━━━ Exercise inputs

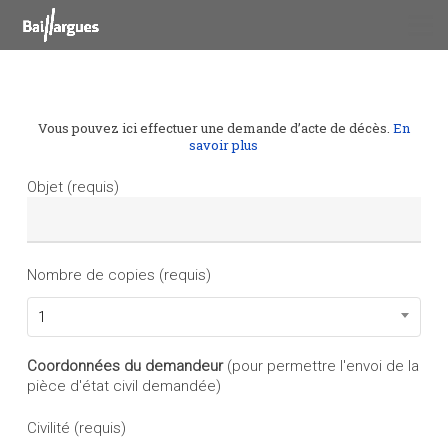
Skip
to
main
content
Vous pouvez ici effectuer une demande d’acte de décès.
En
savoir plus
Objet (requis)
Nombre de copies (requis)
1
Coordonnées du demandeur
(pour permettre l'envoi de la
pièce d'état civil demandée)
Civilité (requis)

━━━━━━
━━━ Exercise inputs

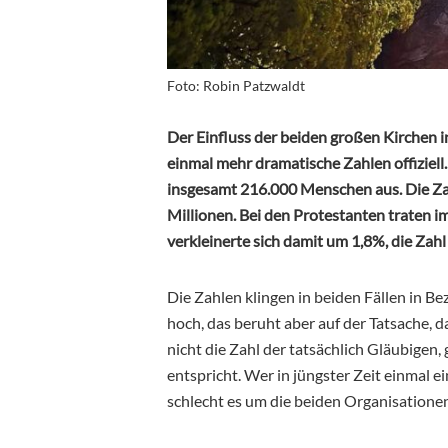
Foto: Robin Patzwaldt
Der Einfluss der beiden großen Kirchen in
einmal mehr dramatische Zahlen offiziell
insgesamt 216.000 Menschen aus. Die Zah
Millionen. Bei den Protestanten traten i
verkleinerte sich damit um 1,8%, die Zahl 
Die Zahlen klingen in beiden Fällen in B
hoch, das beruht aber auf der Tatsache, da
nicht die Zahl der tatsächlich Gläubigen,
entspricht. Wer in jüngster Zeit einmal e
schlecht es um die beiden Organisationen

━━━━━━

#### Work required:
Give the lines of the records, starting at the line that contains "Foto: Robin Patzwaldt" and stopping after the line that contains "schlecht es um die beiden Organisationen", as a JSON list of strings. Use one string per line and leave out any blank lines.

#### Answer:
[
  "Foto: Robin Patzwaldt",
  "Der Einfluss der beiden großen Kirchen in",
  "einmal mehr dramatische Zahlen offiziell",
  "insgesamt 216.000 Menschen aus. Die Zah",
  "Millionen. Bei den Protestanten traten i",
  "verkleinerte sich damit um 1,8%, die Zahl ",
  "Die Zahlen klingen in beiden Fällen in B",
  "hoch, das beruht aber auf der Tatsache, da",
  "nicht die Zahl der tatsächlich Gläubigen,",
  "entspricht. Wer in jüngster Zeit einmal e",
  "schlecht es um die beiden Organisationen"
]